Roubei esta foto do blog Chip Hazard (http://chiphazard.zip.net/), do crítico Sérgio Alpendre. Mas aqui postada não ficou com a dimensão e a luminosidade como a publicada no blog citado. Em todo caso, para vê-la maior, mais nítida, e mais grandiosa, é bom dar um clique nela, que vai aparecer em outra janela. Trata-se do olhar de Ethan, o solitário personagem interpretado por John Wayne em Rastros de ódio (The seachers), do grande John Ford, western inexcedível, magnífico, um dos melhores filmes de todos os tempos. Os westerns de Ford são apaixonantes e fascinantes, e mais adjetivos seriam poucos para a expressão de seu valor. Em The seachers, Wayne é um sulista (perdedor da guerra de Secessão americana), que, de volta dela, ao reencontrar alguns de seus familiares, estes são vítimas de um ataque de índios, que levam, com eles, sua sobrinha (Natalie Wood). Com o fito de encontrá-la, parte para a perseguição ao lado de um outro parente (Jeffrey Hunter), que tem sangue de índio. A perseguição, no entanto, leva anos e anos até que a encontra já casada com o chefe indígena. O momento em que a vê nas dunas e, de cavalo, parte para pegá-la, é um momento sublime da história do cinema. Wayne, na verdade, pensa em matá-la, porque, segundo ele, contaminada pela cultura indígena, que detesta. Mas, no ato final, a piedade corroi-lhe a alma. A tomada, quando a entrega à família, e não entra na casa, e parte, andando, solitário, quando o filme se fecha, é outro momento dilacerante.
3 comentários:
Eu sempre achei que a personagem de Nathalie Wood fosse, na verdade, filha de Ethan. O motivo pelo qual ele se afastou da família era óbvio, uma relação mal resolvida com a cunhada (demonstrada quando ela pega o dólmã dele). A raiva da moça, a vontade de matá-la, mesmo com o racismo dele (que, curiosamente, é o personagem que mais entende a cultura indígena -- é só ver a cena em que ele atira nos olhos do índio morto), só se justifica se ela for, na verdade, sua filha.
Teoria é que nem nariz, cada um tem a sua, né? :)
John Ford é o Pelé do cinema:ao mesmo tempo simples e sublime.
Concordo inteiramente com o Rafael, e acredito que não é questão de teoria não, mas de olhar mais atento sobre a obra. John Ford deixa claro todo esse mistério em sua mise-en-scène acerca disso tudo que você afirma.

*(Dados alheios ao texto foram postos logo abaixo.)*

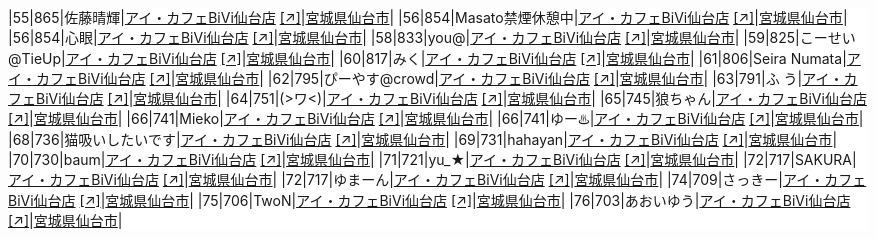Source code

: |55|865|<span class="rank-name-dl">佐藤晴輝</span>|<a href="/darts/rank/shops/cfd688df6d4d01740d9b047a20a7ba1e.html">アイ・カフェBiVi仙台店</a> <a href="https://search.dartslive.com/jp/shop/cfd688df6d4d01740d9b047a20a7ba1e">[↗]</a>|<a href="/darts/rank/宮城県/仙台市">宮城県仙台市</a>|
|56|854|<span class="rank-name-dl">Masato禁煙休憩中</span>|<a href="/darts/rank/shops/cfd688df6d4d01740d9b047a20a7ba1e.html">アイ・カフェBiVi仙台店</a> <a href="https://search.dartslive.com/jp/shop/cfd688df6d4d01740d9b047a20a7ba1e">[↗]</a>|<a href="/darts/rank/宮城県/仙台市">宮城県仙台市</a>|
|56|854|<span class="rank-name-dl">心眼</span>|<a href="/darts/rank/shops/cfd688df6d4d01740d9b047a20a7ba1e.html">アイ・カフェBiVi仙台店</a> <a href="https://search.dartslive.com/jp/shop/cfd688df6d4d01740d9b047a20a7ba1e">[↗]</a>|<a href="/darts/rank/宮城県/仙台市">宮城県仙台市</a>|
|58|833|<span class="rank-name-dl">you@</span>|<a href="/darts/rank/shops/cfd688df6d4d01740d9b047a20a7ba1e.html">アイ・カフェBiVi仙台店</a> <a href="https://search.dartslive.com/jp/shop/cfd688df6d4d01740d9b047a20a7ba1e">[↗]</a>|<a href="/darts/rank/宮城県/仙台市">宮城県仙台市</a>|
|59|825|<span class="rank-name-dl">こーせい@TieUp</span>|<a href="/darts/rank/shops/cfd688df6d4d01740d9b047a20a7ba1e.html">アイ・カフェBiVi仙台店</a> <a href="https://search.dartslive.com/jp/shop/cfd688df6d4d01740d9b047a20a7ba1e">[↗]</a>|<a href="/darts/rank/宮城県/仙台市">宮城県仙台市</a>|
|60|817|<span class="rank-name-dl">みく</span>|<a href="/darts/rank/shops/cfd688df6d4d01740d9b047a20a7ba1e.html">アイ・カフェBiVi仙台店</a> <a href="https://search.dartslive.com/jp/shop/cfd688df6d4d01740d9b047a20a7ba1e">[↗]</a>|<a href="/darts/rank/宮城県/仙台市">宮城県仙台市</a>|
|61|806|<span class="rank-name-dl">Seira Numata</span>|<a href="/darts/rank/shops/cfd688df6d4d01740d9b047a20a7ba1e.html">アイ・カフェBiVi仙台店</a> <a href="https://search.dartslive.com/jp/shop/cfd688df6d4d01740d9b047a20a7ba1e">[↗]</a>|<a href="/darts/rank/宮城県/仙台市">宮城県仙台市</a>|
|62|795|<span class="rank-name-dl">ぴーやす@crowd</span>|<a href="/darts/rank/shops/cfd688df6d4d01740d9b047a20a7ba1e.html">アイ・カフェBiVi仙台店</a> <a href="https://search.dartslive.com/jp/shop/cfd688df6d4d01740d9b047a20a7ba1e">[↗]</a>|<a href="/darts/rank/宮城県/仙台市">宮城県仙台市</a>|
|63|791|<span class="rank-name-dl">ふ う</span>|<a href="/darts/rank/shops/cfd688df6d4d01740d9b047a20a7ba1e.html">アイ・カフェBiVi仙台店</a> <a href="https://search.dartslive.com/jp/shop/cfd688df6d4d01740d9b047a20a7ba1e">[↗]</a>|<a href="/darts/rank/宮城県/仙台市">宮城県仙台市</a>|
|64|751|<span class="rank-name-dl">(&gt;ワ&lt;)</span>|<a href="/darts/rank/shops/cfd688df6d4d01740d9b047a20a7ba1e.html">アイ・カフェBiVi仙台店</a> <a href="https://search.dartslive.com/jp/shop/cfd688df6d4d01740d9b047a20a7ba1e">[↗]</a>|<a href="/darts/rank/宮城県/仙台市">宮城県仙台市</a>|
|65|745|<span class="rank-name-dl">狼ちゃん</span>|<a href="/darts/rank/shops/cfd688df6d4d01740d9b047a20a7ba1e.html">アイ・カフェBiVi仙台店</a> <a href="https://search.dartslive.com/jp/shop/cfd688df6d4d01740d9b047a20a7ba1e">[↗]</a>|<a href="/darts/rank/宮城県/仙台市">宮城県仙台市</a>|
|66|741|<span class="rank-name-dl">Mieko</span>|<a href="/darts/rank/shops/cfd688df6d4d01740d9b047a20a7ba1e.html">アイ・カフェBiVi仙台店</a> <a href="https://search.dartslive.com/jp/shop/cfd688df6d4d01740d9b047a20a7ba1e">[↗]</a>|<a href="/darts/rank/宮城県/仙台市">宮城県仙台市</a>|
|66|741|<span class="rank-name-dl">ゆー♨️</span>|<a href="/darts/rank/shops/cfd688df6d4d01740d9b047a20a7ba1e.html">アイ・カフェBiVi仙台店</a> <a href="https://search.dartslive.com/jp/shop/cfd688df6d4d01740d9b047a20a7ba1e">[↗]</a>|<a href="/darts/rank/宮城県/仙台市">宮城県仙台市</a>|
|68|736|<span class="rank-name-dl">猫吸いしたいです</span>|<a href="/darts/rank/shops/cfd688df6d4d01740d9b047a20a7ba1e.html">アイ・カフェBiVi仙台店</a> <a href="https://search.dartslive.com/jp/shop/cfd688df6d4d01740d9b047a20a7ba1e">[↗]</a>|<a href="/darts/rank/宮城県/仙台市">宮城県仙台市</a>|
|69|731|<span class="rank-name-dl">hahayan</span>|<a href="/darts/rank/shops/cfd688df6d4d01740d9b047a20a7ba1e.html">アイ・カフェBiVi仙台店</a> <a href="https://search.dartslive.com/jp/shop/cfd688df6d4d01740d9b047a20a7ba1e">[↗]</a>|<a href="/darts/rank/宮城県/仙台市">宮城県仙台市</a>|
|70|730|<span class="rank-name-dl">baum</span>|<a href="/darts/rank/shops/cfd688df6d4d01740d9b047a20a7ba1e.html">アイ・カフェBiVi仙台店</a> <a href="https://search.dartslive.com/jp/shop/cfd688df6d4d01740d9b047a20a7ba1e">[↗]</a>|<a href="/darts/rank/宮城県/仙台市">宮城県仙台市</a>|
|71|721|<span class="rank-name-dl">yu_★</span>|<a href="/darts/rank/shops/cfd688df6d4d01740d9b047a20a7ba1e.html">アイ・カフェBiVi仙台店</a> <a href="https://search.dartslive.com/jp/shop/cfd688df6d4d01740d9b047a20a7ba1e">[↗]</a>|<a href="/darts/rank/宮城県/仙台市">宮城県仙台市</a>|
|72|717|<span class="rank-name-dl">SAKURA</span>|<a href="/darts/rank/shops/cfd688df6d4d01740d9b047a20a7ba1e.html">アイ・カフェBiVi仙台店</a> <a href="https://search.dartslive.com/jp/shop/cfd688df6d4d01740d9b047a20a7ba1e">[↗]</a>|<a href="/darts/rank/宮城県/仙台市">宮城県仙台市</a>|
|72|717|<span class="rank-name-dl">ゆまーん</span>|<a href="/darts/rank/shops/cfd688df6d4d01740d9b047a20a7ba1e.html">アイ・カフェBiVi仙台店</a> <a href="https://search.dartslive.com/jp/shop/cfd688df6d4d01740d9b047a20a7ba1e">[↗]</a>|<a href="/darts/rank/宮城県/仙台市">宮城県仙台市</a>|
|74|709|<span class="rank-name-dl">さっきー</span>|<a href="/darts/rank/shops/cfd688df6d4d01740d9b047a20a7ba1e.html">アイ・カフェBiVi仙台店</a> <a href="https://search.dartslive.com/jp/shop/cfd688df6d4d01740d9b047a20a7ba1e">[↗]</a>|<a href="/darts/rank/宮城県/仙台市">宮城県仙台市</a>|
|75|706|<span class="rank-name-dl">TwoN</span>|<a href="/darts/rank/shops/cfd688df6d4d01740d9b047a20a7ba1e.html">アイ・カフェBiVi仙台店</a> <a href="https://search.dartslive.com/jp/shop/cfd688df6d4d01740d9b047a20a7ba1e">[↗]</a>|<a href="/darts/rank/宮城県/仙台市">宮城県仙台市</a>|
|76|703|<span class="rank-name-dl">あおいゆう</span>|<a href="/darts/rank/shops/cfd688df6d4d01740d9b047a20a7ba1e.html">アイ・カフェBiVi仙台店</a> <a href="https://search.dartslive.com/jp/shop/cfd688df6d4d01740d9b047a20a7ba1e">[↗]</a>|<a href="/darts/rank/宮城県/仙台市">宮城県仙台市</a>|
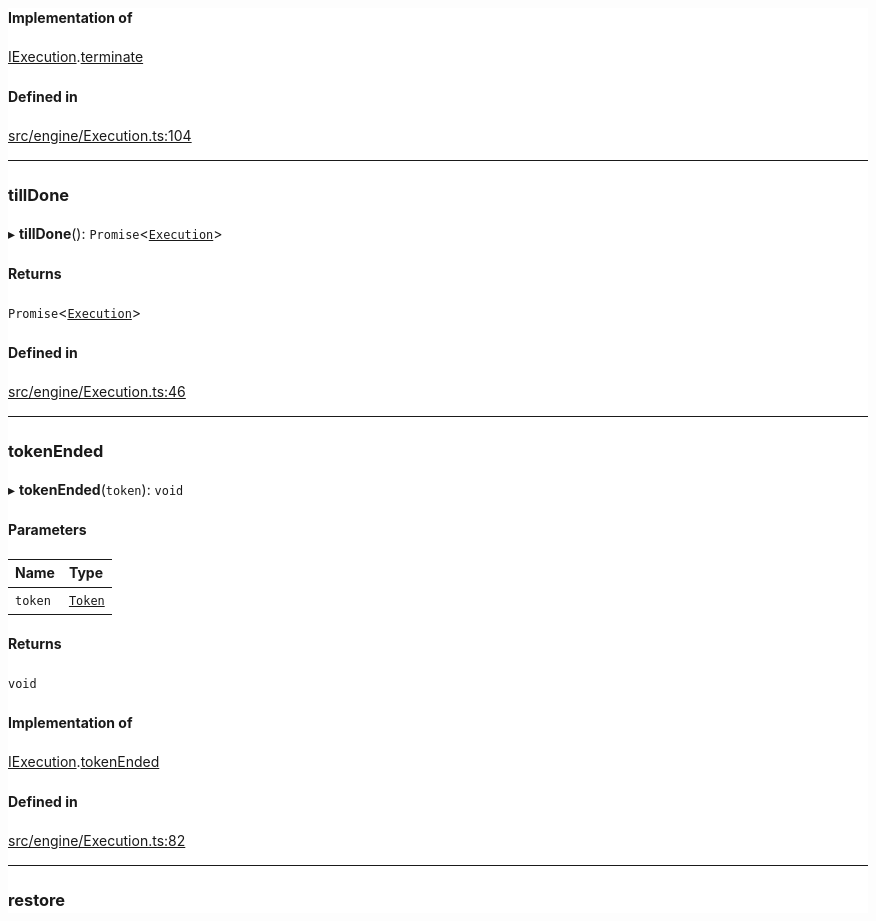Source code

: #### Implementation of

[IExecution](../interfaces/interfaces_engine.IExecution.md).[terminate](../interfaces/interfaces_engine.IExecution.md#terminate)

#### Defined in

[src/engine/Execution.ts:104](https://github.com/linonetwo/bpmn-server/blob/02da6f2/src/engine/Execution.ts#L104)

___

### tillDone

▸ **tillDone**(): `Promise`\<[`Execution`](engine_Execution.Execution.md)\>

#### Returns

`Promise`\<[`Execution`](engine_Execution.Execution.md)\>

#### Defined in

[src/engine/Execution.ts:46](https://github.com/linonetwo/bpmn-server/blob/02da6f2/src/engine/Execution.ts#L46)

___

### tokenEnded

▸ **tokenEnded**(`token`): `void`

#### Parameters

| Name | Type |
| :------ | :------ |
| `token` | [`Token`](engine_Token.Token.md) |

#### Returns

`void`

#### Implementation of

[IExecution](../interfaces/interfaces_engine.IExecution.md).[tokenEnded](../interfaces/interfaces_engine.IExecution.md#tokenended)

#### Defined in

[src/engine/Execution.ts:82](https://github.com/linonetwo/bpmn-server/blob/02da6f2/src/engine/Execution.ts#L82)

___

### restore
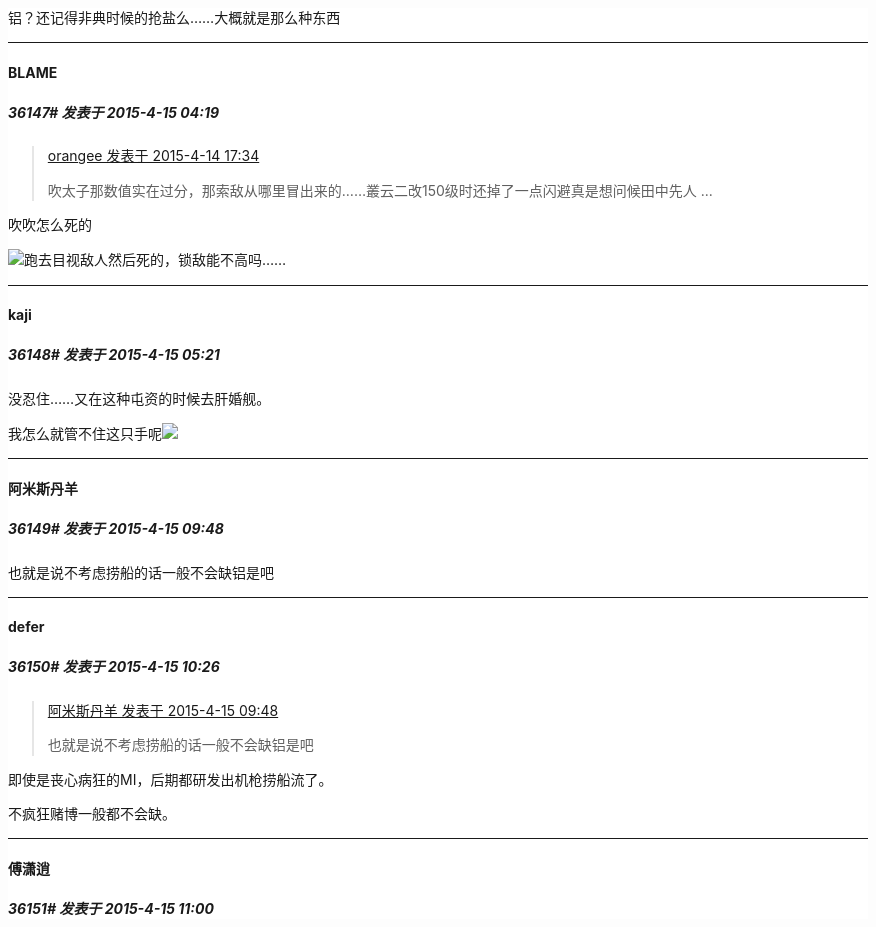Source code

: 
铝？还记得非典时候的抢盐么……大概就是那么种东西


*****

####  BLAME  
##### 36147#       发表于 2015-4-15 04:19


<blockquote><a href="httphttps://bbs.saraba1st.com/2b/forum.php?mod=redirect&amp;goto=findpost&amp;pid=28664919&amp;ptid=930880" target="_blank">orangee 发表于 2015-4-14 17:34</a>

吹太子那数值实在过分，那索敌从哪里冒出来的……叢云二改150级时还掉了一点闪避真是想问候田中先人 ...</blockquote>
吹吹怎么死的

<img src="https://static.saraba1st.com/image/smiley/face/149.gif" referrerpolicy="no-referrer">跑去目视敌人然后死的，锁敌能不高吗……


*****

####  kaji  
##### 36148#       发表于 2015-4-15 05:21


没忍住……又在这种屯资的时候去肝婚舰。

我怎么就管不住这只手呢<img src="https://static.saraba1st.com/image/smiley/face/38.gif" referrerpolicy="no-referrer">


*****

####  阿米斯丹羊  
##### 36149#       发表于 2015-4-15 09:48


也就是说不考虑捞船的话一般不会缺铝是吧


*****

####  defer  
##### 36150#       发表于 2015-4-15 10:26


<blockquote><a href="httphttps://bbs.saraba1st.com/2b/forum.php?mod=redirect&amp;goto=findpost&amp;pid=28670446&amp;ptid=930880" target="_blank">阿米斯丹羊 发表于 2015-4-15 09:48</a>

也就是说不考虑捞船的话一般不会缺铝是吧</blockquote>
即使是丧心病狂的MI，后期都研发出机枪捞船流了。


不疯狂赌博一般都不会缺。


*****

####  傅潇逍  
##### 36151#       发表于 2015-4-15 11:00
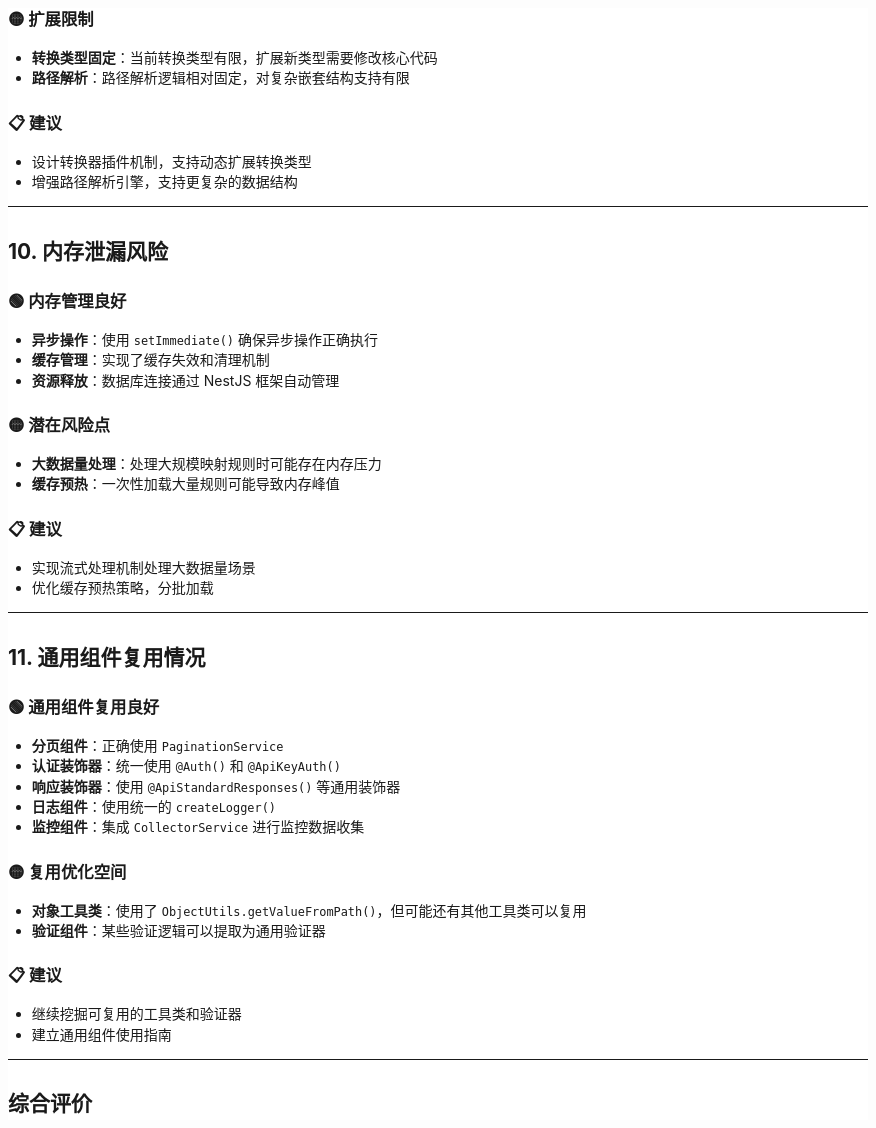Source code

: ### 🟡 扩展限制
- **转换类型固定**：当前转换类型有限，扩展新类型需要修改核心代码
- **路径解析**：路径解析逻辑相对固定，对复杂嵌套结构支持有限

### 📋 建议
- 设计转换器插件机制，支持动态扩展转换类型
- 增强路径解析引擎，支持更复杂的数据结构

---

## 10. 内存泄漏风险

### 🟢 内存管理良好
- **异步操作**：使用 `setImmediate()` 确保异步操作正确执行
- **缓存管理**：实现了缓存失效和清理机制
- **资源释放**：数据库连接通过 NestJS 框架自动管理

### 🟡 潜在风险点
- **大数据量处理**：处理大规模映射规则时可能存在内存压力
- **缓存预热**：一次性加载大量规则可能导致内存峰值

### 📋 建议
- 实现流式处理机制处理大数据量场景
- 优化缓存预热策略，分批加载

---

## 11. 通用组件复用情况

### 🟢 通用组件复用良好
- **分页组件**：正确使用 `PaginationService`
- **认证装饰器**：统一使用 `@Auth()` 和 `@ApiKeyAuth()`
- **响应装饰器**：使用 `@ApiStandardResponses()` 等通用装饰器
- **日志组件**：使用统一的 `createLogger()`
- **监控组件**：集成 `CollectorService` 进行监控数据收集

### 🟡 复用优化空间
- **对象工具类**：使用了 `ObjectUtils.getValueFromPath()`，但可能还有其他工具类可以复用
- **验证组件**：某些验证逻辑可以提取为通用验证器

### 📋 建议
- 继续挖掘可复用的工具类和验证器
- 建立通用组件使用指南

---

## 综合评价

A relação de Ethan com os índios é o ápice - que talvez só será atingido de novo por Tonacci em seu Serras da Desordem - do paradoxal confronto/comunhão entre colonizador e colonizado. Ethan volta de uma guerra estúpida que a sua raça criou, todas as suas grandes sabedorias são indígenas, mas ética e existencialmente ele pertence à estirpe branca. Simplesmente rotular que Ethan é racista é minimizar problema teórico-poético extremamente profundo. John Ford, como todo grande artista, é extremamente misterioso em suas contraditórias afirmações. Tido normalmente como transparente, e defendido por seus "enquadramentos belíssimos", perde-se muitas vezes os seus berros sutis.
Quando, nos braços, ele enfim encontra sua filha, sendo ela índia/branca, e ele tem que decidir a vida ou a morte desse novo ser miscigenado, ele decide a vida, mas ele é um fantasma daquilo que não pode mais existir, senão entre a terra e o céu, vagando nos ventos.